Gediminas Orelik (Gediminas Orelikas) (born 14 May 1990) is a Lithuanian professional basketball player. He primarily plays at power forward position.

==Professional career==
At the conclusion of the Lithuanian League's 2012–13 season, Orelik won the league's season MVP award, after averaging 17.1 points per game, 5.4 rebounds per game, and 21.2 efficiency points per game. On 17 May 2013, it was announced that Orelik signed with Lietuvos rytas Vilnius.

On 1 August 2016, Orelik signed with Banvit of the Turkish Basketbol Süper Ligi (BSL).

On 15 July 2017, Orelik signed with Reyer Venezia Mestre of the Lega Basket Serie A (LBA), for the 2017–18 season. He averaged
14.9 points, 4.8 rebounds and 2.9 assists in the LBA, along with 14.2 points, 5.2 rebounds and 3.5 assists in the Champions League, before suffering a season-ending knee injury in January 2018.

On 14 October 2020, Orelik signed with BC Šiauliai of the Lithuanian Basketball League (LKL).

--- INFORMATION SHOWN ---
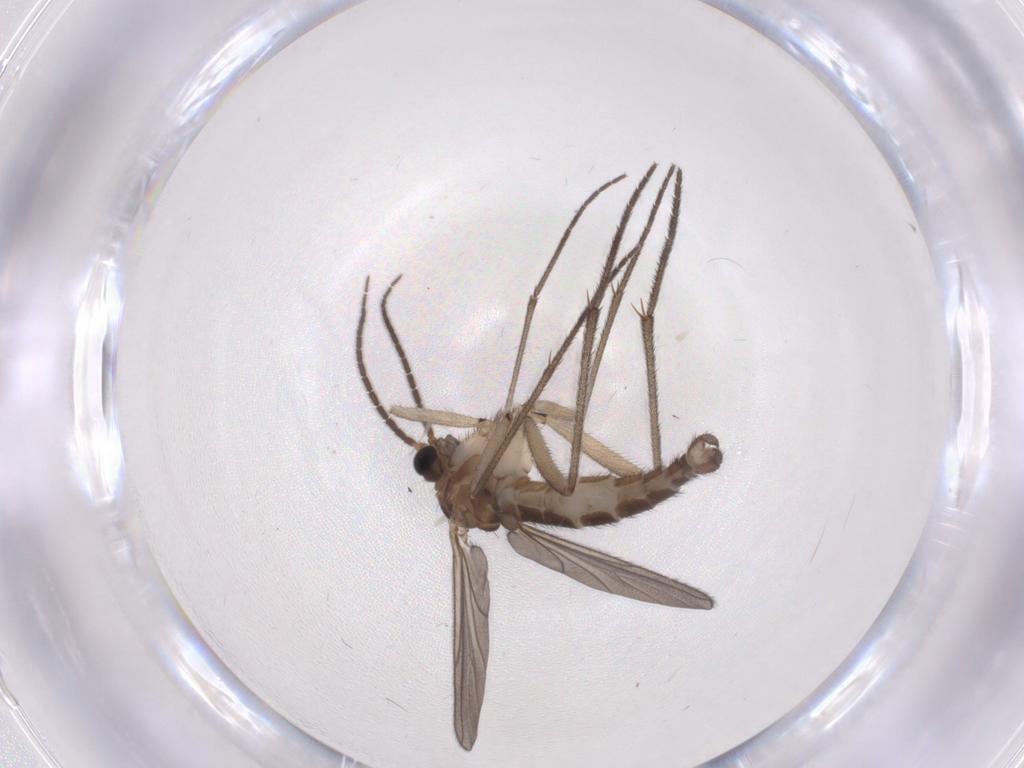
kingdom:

---

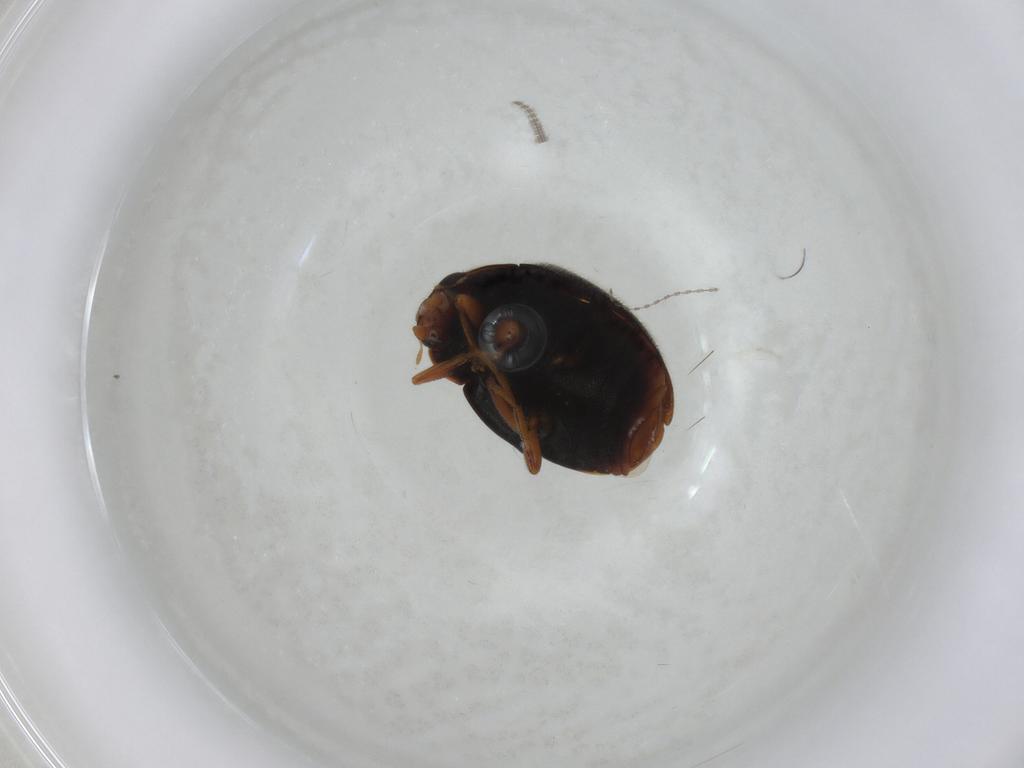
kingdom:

* * *

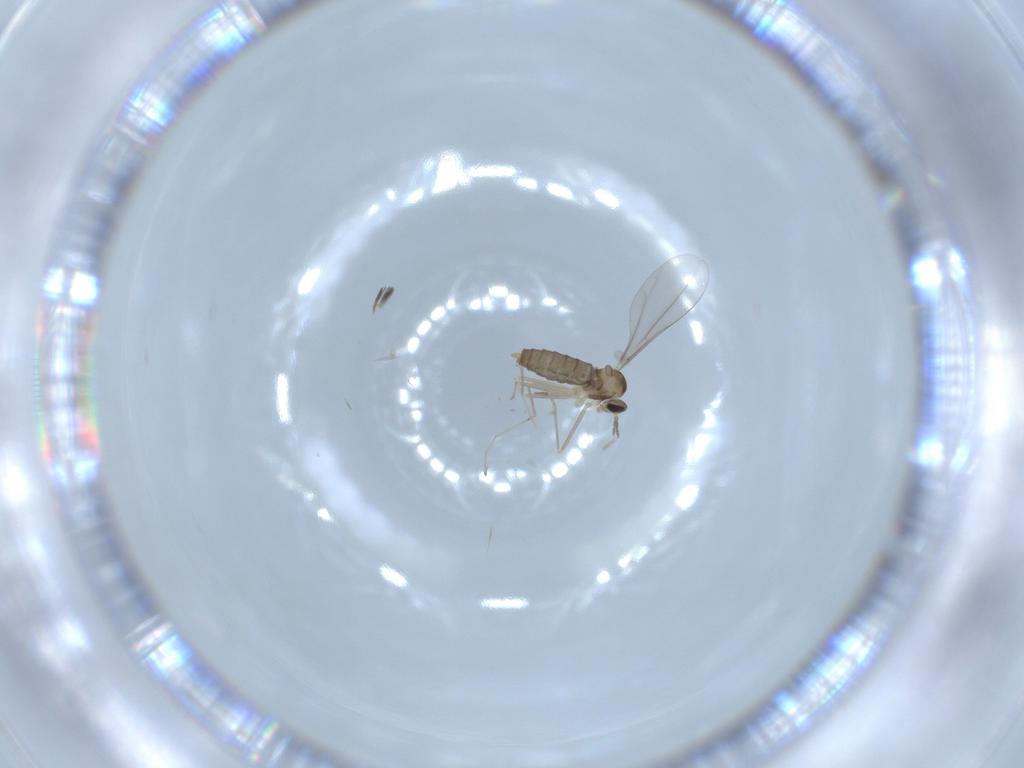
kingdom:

--- WHAT YOU NEED TO DO ---
**A.** Copy the passage from "On 1 August" to "Basketball League (LKL)." exactly from the basketball player biography.
**B.** Continue the biography of Gediminas Orelik past the last sentence shown.

--- ANSWER SET ---
**A.**
On 1 August 2016, Orelik signed with Banvit of the Turkish Basketbol Süper Ligi (BSL).

On 15 July 2017, Orelik signed with Reyer Venezia Mestre of the Lega Basket Serie A (LBA), for the 2017–18 season. He averaged
14.9 points, 4.8 rebounds and 2.9 assists in the LBA, along with 14.2 points, 5.2 rebounds and 3.5 assists in the Champions League, before suffering a season-ending knee injury in January 2018.

On 14 October 2020, Orelik signed with BC Šiauliai of the Lithuanian Basketball League (LKL).

**B.**
On 11 July 2021, Orelik signed a one-year contract with Lietkabelis Panevėžys of the Lithuanian Basketball League (LKL) and the EuroCup. He averaged 15.4 points, 4.7 rebounds, 2.7 assists and 1.0 steals in 15 EuroCup games played.

On 29 July 2022, Orelik signed with Beşiktaş of the Basketbol Süper Ligi (BSL). On 16 January 2023, he left the club on a mutual agreement.
On the same day, he returned to Lietkabelis Panevėžys, signing until the end of the season.

On 5 July 2024, Orelik signed a two-year deal with Juventus Utena of the Lithuanian Basketball League (LKL). On 18 November 2024 he inked a deal with U-BT Cluj-Napoca of the Romanian Liga Națională and the EuroCup.

==National team career==
===Lithuanian junior national team===
Orelik was a part of the Lithuanian Under-16, Under-18, Under-19, and Under-20 junior national teams. In 2009, he played alongside Donatas Motiejūnas, and led Lithuania to a 9th-place finish at the Under-19 World Cup. In 2011, he won a bronze medal, while representing Lithuania at the 2011 Summer Universiade.

===Lithuanian senior national team===
In 2015, Orelik was included into the senior Lithuanian national team's extended candidates list. However, he was not invited into the team's training camp later on.

==Personal life==
Orelik is of Belarusian and Polish descent.